This has been a sad week so far…which has been confusing me. It has been a great summer. I got to do all the things I wanted to do this summer. I went on a multi-day raft trip, I rode a borrowed road bike the entire length of the Trail of the Couer d’ Alenes. There was time to catch a Shakespeare play with the IRT. I swam outside with the Moscow Chinook Masters Swim Team, ran and biked on the local trails. Did a day of trail work. My garden produced massive quantities of raspberries, and the Farmer’s Market provides that which I cannot grow. I had hangout time with friends, cocktails on decks, and time with both of my children.

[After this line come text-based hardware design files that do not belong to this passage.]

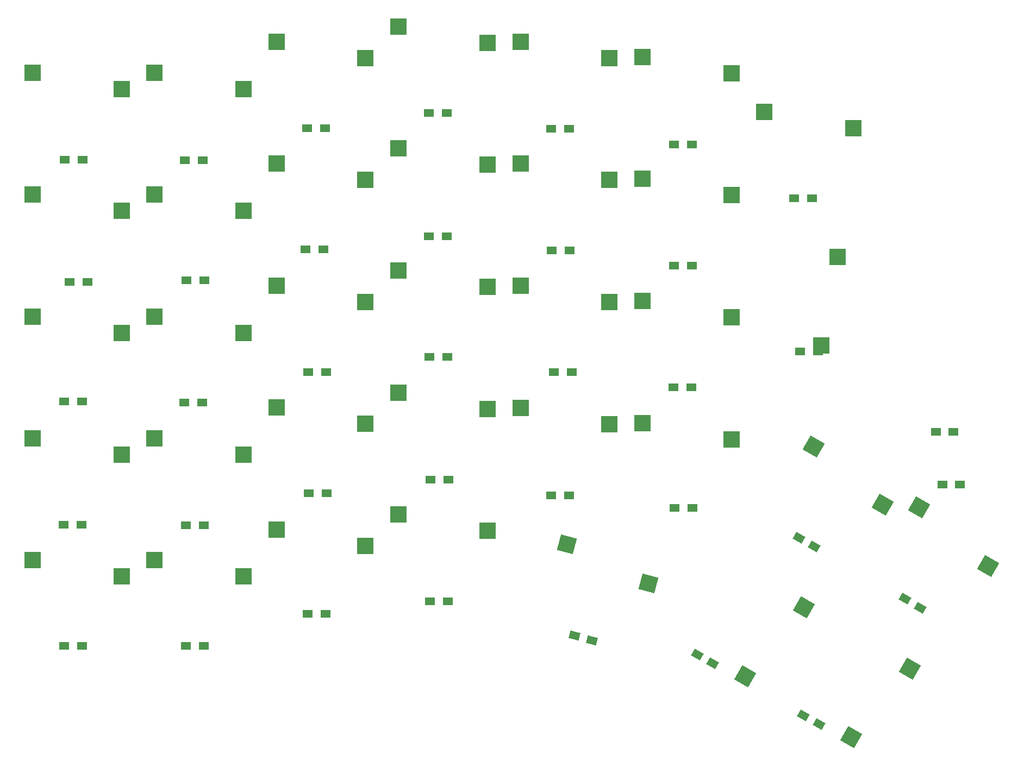
<source format=gtp>
G04 #@! TF.GenerationSoftware,KiCad,Pcbnew,(6.0.11)*
G04 #@! TF.CreationDate,2023-02-13T19:32:05+01:00*
G04 #@! TF.ProjectId,neo-redox,6e656f64-6f78-42e6-9b69-6361645f7063,1.0*
G04 #@! TF.SameCoordinates,Original*
G04 #@! TF.FileFunction,Paste,Top*
G04 #@! TF.FilePolarity,Positive*
%FSLAX46Y46*%
G04 Gerber Fmt 4.6, Leading zero omitted, Abs format (unit mm)*
G04 Created by KiCad (PCBNEW (6.0.11)) date 2023-02-13 19:32:05*
%MOMM*%
%LPD*%
G01*
G04 APERTURE LIST*
G04 Aperture macros list*
%AMRotRect*
0 Rectangle, with rotation*
0 The origin of the aperture is its center*
0 $1 length*
0 $2 width*
0 $3 Rotation angle, in degrees counterclockwise*
0 Add horizontal line*
21,1,$1,$2,0,0,$3*%
G04 Aperture macros list end*
%ADD10RotRect,2.550000X2.500000X330.000000*%
%ADD11R,2.550000X2.500000*%
%ADD12R,1.600000X1.200000*%
%ADD13RotRect,1.600000X1.200000X150.000000*%
%ADD14R,2.500000X2.550000*%
%ADD15RotRect,2.550000X2.500000X240.000000*%
%ADD16RotRect,2.550000X2.500000X345.000000*%
%ADD17R,1.500000X1.200000*%
%ADD18RotRect,1.600000X1.200000X165.000000*%
G04 APERTURE END LIST*
D10*
X171592700Y-95255591D03*
X182317152Y-104380295D03*
D11*
X106910000Y-48840000D03*
X120760000Y-51380000D03*
D12*
X130800000Y-64700000D03*
X133600000Y-64700000D03*
D13*
X169275164Y-109500000D03*
X171700036Y-110900000D03*
X169987564Y-137200000D03*
X172412436Y-138600000D03*
D12*
X111700000Y-81300000D03*
X114500000Y-81300000D03*
X111600000Y-43300000D03*
X114400000Y-43300000D03*
D11*
X87910000Y-89220000D03*
X101760000Y-91760000D03*
X68910000Y-56020000D03*
X82760000Y-58560000D03*
D12*
X130700000Y-102900000D03*
X133500000Y-102900000D03*
X54800000Y-88300000D03*
X57600000Y-88300000D03*
D11*
X125910000Y-70220000D03*
X139760000Y-72760000D03*
D14*
X175280000Y-65710000D03*
X172740000Y-79560000D03*
D10*
X188047200Y-104755591D03*
X198771652Y-113880295D03*
D12*
X149900000Y-104900000D03*
X152700000Y-104900000D03*
D11*
X144910000Y-91620000D03*
X158760000Y-94160000D03*
D12*
X73500000Y-88400000D03*
X76300000Y-88400000D03*
X73792900Y-126400000D03*
X76592900Y-126400000D03*
D13*
X153430164Y-127700000D03*
X155855036Y-129100000D03*
D11*
X49910000Y-37020000D03*
X63760000Y-39560000D03*
X125910000Y-51200000D03*
X139760000Y-53740000D03*
D12*
X111600000Y-62500000D03*
X114400000Y-62500000D03*
X73600000Y-50700000D03*
X76400000Y-50700000D03*
D11*
X163910000Y-43120000D03*
X177760000Y-45660000D03*
X49910000Y-75020000D03*
X63760000Y-77560000D03*
D12*
X169500000Y-80500000D03*
X172300000Y-80500000D03*
X73800000Y-107600000D03*
X76600000Y-107600000D03*
D11*
X125910000Y-89300000D03*
X139760000Y-91840000D03*
D15*
X170081309Y-120387700D03*
X160956605Y-131112152D03*
D11*
X106910000Y-29820000D03*
X120760000Y-32360000D03*
D13*
X185775164Y-119000000D03*
X188200036Y-120400000D03*
D12*
X92792900Y-121400000D03*
X95592900Y-121400000D03*
X131100000Y-83700000D03*
X133900000Y-83700000D03*
X73900000Y-69400000D03*
X76700000Y-69400000D03*
D11*
X68910000Y-94020000D03*
X82760000Y-96560000D03*
X87910000Y-108220000D03*
X101760000Y-110760000D03*
D12*
X55700000Y-69600000D03*
X58500000Y-69600000D03*
D11*
X68910000Y-37020000D03*
X82760000Y-39560000D03*
D12*
X149700000Y-86100000D03*
X152500000Y-86100000D03*
D11*
X144910000Y-72620000D03*
X158760000Y-75160000D03*
D12*
X111792900Y-119400000D03*
X114592900Y-119400000D03*
D16*
X133139127Y-110565125D03*
X145859800Y-116603220D03*
D11*
X49910000Y-94020000D03*
X63760000Y-96560000D03*
X87910000Y-70220000D03*
X101760000Y-72760000D03*
X125910000Y-32200000D03*
X139760000Y-34740000D03*
D12*
X54700000Y-107500000D03*
X57500000Y-107500000D03*
X54800000Y-126400000D03*
X57600000Y-126400000D03*
X149800000Y-67100000D03*
X152600000Y-67100000D03*
D11*
X144910000Y-34620000D03*
X158760000Y-37160000D03*
D12*
X168500000Y-56600000D03*
X171300000Y-56600000D03*
D17*
X194350000Y-101200000D03*
X191650000Y-101200000D03*
D11*
X106910000Y-86920000D03*
X120760000Y-89460000D03*
D12*
X111900000Y-100500000D03*
X114700000Y-100500000D03*
D11*
X87910000Y-32220000D03*
X101760000Y-34760000D03*
X49910000Y-56020000D03*
X63760000Y-58560000D03*
X144910000Y-53580000D03*
X158760000Y-56120000D03*
D12*
X92700000Y-45700000D03*
X95500000Y-45700000D03*
D18*
X134347704Y-124787653D03*
X137052296Y-125512347D03*
D11*
X68910000Y-75020000D03*
X82760000Y-77560000D03*
D12*
X130700000Y-45800000D03*
X133500000Y-45800000D03*
X92400000Y-64600000D03*
X95200000Y-64600000D03*
X92900000Y-102600000D03*
X95700000Y-102600000D03*
X149800000Y-48200000D03*
X152600000Y-48200000D03*
D11*
X106910000Y-105920000D03*
X120760000Y-108460000D03*
X106910000Y-67840000D03*
X120760000Y-70380000D03*
X87910000Y-51220000D03*
X101760000Y-53760000D03*
D12*
X92800000Y-83700000D03*
X95600000Y-83700000D03*
D11*
X68910000Y-113020000D03*
X82760000Y-115560000D03*
D15*
X186544409Y-129892700D03*
X177419705Y-140617152D03*
D17*
X193350000Y-93000000D03*
X190650000Y-93000000D03*
D11*
X49910000Y-113020000D03*
X63760000Y-115560000D03*
D12*
X54900000Y-50600000D03*
X57700000Y-50600000D03*
M02*

</source>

I knew that last week would be hard….and I braced for it. I listened to Josh Ritter play Kathleen twice, both in Moscow and at the Sandpoint Music Festival. I spent the 8 month anniversary of Jim’s death swimming in Dover Bay, hanging out with Donny’s kids whose biggest concern for the future, is “what’s for dinner?” I went to a Michael Franti concert that evening. Having never seen him before, and being way back on the dance floor, I was convinced he was just a box of trix cereal (all the colors the stage turned) with a good voice. A friend’s brother was kind enough to let me sit on his shoulders for one song…ahh, the advantages and disadvantages of being a pee wee. We drove home after the concert, and I remained awake long enough to usher in Aug 13th. My first wedding anniversary without Jim. Yes….it was a hard week. But, I braced for it, got through it, and now I am sad. Why?
It’s mid-August in a college town. The students are arriving, and those high school kids that graduated last year are leaving. Many locals are gone for one last hurrah before the universities and their kid’s school schedules dictate their time. Jim always hated back to school time. He was always pushing for one more epic bike ride, one more raft trip. In 2009, he and I climbed Nick Peak, our engagement mountain, for the first time since before children. Jim usually crammed so much fun into those final days of August that he started the school year run down, exhausted….so in 2009 when he got “sick”, I wasn’t surprised. I always secretly liked back to school time. Jim slowed down. My kids got back on a schedule. I counted on seeing everyone at the same time around our dinner table again. Of all the family in-gatherings, back to school was the biggest. Family in-gathering times are the hardest for me, still. The end of the work day. Sunday evenings. Back to school.
Time marches on. Jasper has started cross-country practices. I start back to work in Pullman next week. Emerald has called for tuition money, school starts on the 31st. I still have a few summer things to attend to. We celebrate our last outdoor swim on Friday with playtime on the slides and brunch. Tomorrow I will be making the annual batch of pesto. There will be no Jim coming in from a bike ride to say, “Wow, it sure smells good in this house!” I will do it. I will wake up. I will run or swim. I will make pesto, transfer money to my daughter, and make dinner for my running teenaged boy. But….it feels kinda empty.